The CASTL Work-in-Progress meetings are a regular forum in which graduate students, postdocs and faculty across disciplines present their research ideas, plans, methods, and results for the purpose of getting feedback, and are open to the public.

Next Meeting

Friday April 25th, 2014, 2:00-3:00 PM EST
Presenter: Jennifer LoCasale-Crouch
Topic: Looking In: Developing an Observation Protocol for Early Elementary Classrooms in Latin America Research
(See below for more information)


Spring 2014 Schedule

Friday January 17th, 2014, 2:00-3:00 PM EST
350 Old Ivy Way, Ste. 100

Eileen G. MerrittPresenter: Eileen Merritt

Topic: Understanding Differences in Students’ Environmental Science Performance and Attitudes in Canada, Mexico and the United States

Abstract: In this WIP, I will present my plan for an AERA research grant analyzing data from PISA 2006. The study seeks to understand factors that contribute to students’ sense of responsibility for sustainable development as well as their environmental science performance. I hope to get feedback on my research questions and analytic plan.

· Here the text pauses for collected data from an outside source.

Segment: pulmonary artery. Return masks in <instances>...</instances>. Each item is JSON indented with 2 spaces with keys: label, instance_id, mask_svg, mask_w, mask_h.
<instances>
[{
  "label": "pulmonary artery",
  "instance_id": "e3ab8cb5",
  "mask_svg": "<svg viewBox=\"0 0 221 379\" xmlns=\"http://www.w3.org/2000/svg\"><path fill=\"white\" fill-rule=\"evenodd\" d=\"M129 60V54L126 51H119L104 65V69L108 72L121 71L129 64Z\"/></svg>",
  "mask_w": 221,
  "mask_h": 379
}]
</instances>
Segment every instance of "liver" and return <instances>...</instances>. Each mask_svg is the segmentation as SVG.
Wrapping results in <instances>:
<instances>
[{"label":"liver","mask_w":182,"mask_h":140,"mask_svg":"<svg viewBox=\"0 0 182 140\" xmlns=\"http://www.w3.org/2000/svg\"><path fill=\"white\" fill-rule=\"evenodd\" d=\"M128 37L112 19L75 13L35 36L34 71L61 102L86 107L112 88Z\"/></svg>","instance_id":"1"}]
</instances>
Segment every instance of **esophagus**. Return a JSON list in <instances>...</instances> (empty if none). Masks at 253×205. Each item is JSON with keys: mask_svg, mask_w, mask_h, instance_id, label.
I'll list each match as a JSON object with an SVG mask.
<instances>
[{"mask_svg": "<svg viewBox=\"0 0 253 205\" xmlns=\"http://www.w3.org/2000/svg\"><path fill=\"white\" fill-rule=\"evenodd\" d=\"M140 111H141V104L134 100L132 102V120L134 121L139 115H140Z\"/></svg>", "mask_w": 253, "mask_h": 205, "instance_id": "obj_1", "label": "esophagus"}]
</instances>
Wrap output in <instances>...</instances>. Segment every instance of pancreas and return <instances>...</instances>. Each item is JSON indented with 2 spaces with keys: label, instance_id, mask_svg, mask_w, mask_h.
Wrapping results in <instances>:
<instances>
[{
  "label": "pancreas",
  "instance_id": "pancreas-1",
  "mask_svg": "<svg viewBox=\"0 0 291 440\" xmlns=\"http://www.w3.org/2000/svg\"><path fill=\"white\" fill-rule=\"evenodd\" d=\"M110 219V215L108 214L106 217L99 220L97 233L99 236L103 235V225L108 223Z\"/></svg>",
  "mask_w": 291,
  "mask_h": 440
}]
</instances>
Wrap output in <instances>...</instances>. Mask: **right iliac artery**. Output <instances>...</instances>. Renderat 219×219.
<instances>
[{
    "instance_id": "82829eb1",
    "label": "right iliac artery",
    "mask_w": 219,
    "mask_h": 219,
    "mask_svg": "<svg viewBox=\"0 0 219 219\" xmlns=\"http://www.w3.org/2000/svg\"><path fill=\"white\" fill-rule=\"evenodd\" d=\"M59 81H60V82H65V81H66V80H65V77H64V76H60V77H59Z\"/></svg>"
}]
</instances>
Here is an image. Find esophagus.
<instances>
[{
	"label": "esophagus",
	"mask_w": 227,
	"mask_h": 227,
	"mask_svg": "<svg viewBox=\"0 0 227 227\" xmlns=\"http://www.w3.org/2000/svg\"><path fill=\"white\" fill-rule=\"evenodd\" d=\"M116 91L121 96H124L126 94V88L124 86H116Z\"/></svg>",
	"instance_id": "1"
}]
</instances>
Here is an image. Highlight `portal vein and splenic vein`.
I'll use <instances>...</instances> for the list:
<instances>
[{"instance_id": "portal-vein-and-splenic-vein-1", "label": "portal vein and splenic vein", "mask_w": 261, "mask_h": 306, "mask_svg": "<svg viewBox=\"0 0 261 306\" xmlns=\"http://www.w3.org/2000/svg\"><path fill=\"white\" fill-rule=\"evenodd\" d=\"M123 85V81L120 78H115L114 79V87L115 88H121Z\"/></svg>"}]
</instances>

Friday January 24th, 2014, 2:00-3:00 PM EST
350 Old Ivy Way, Ste. 100

Micela Leis

Presenter: Micela Leis

Topic: Principal Actions that Build Teacher Trust: Comparative Case Studies

Abstract: In this study, a comparable-case selection method was used to select three schools had similar relevant characteristics: school and teacher demographics, school size, school type, and low teacher-reported levels of teacher-principal trust in August 2012. We then used an analytic induction approach within a comparative case study design to explore the dynamic nature of teacher-principal trust, and principal actions that are related to these changes. In this Works In Progress, I will describe our conceptual model and our findings on principal actions that influence relational trust. 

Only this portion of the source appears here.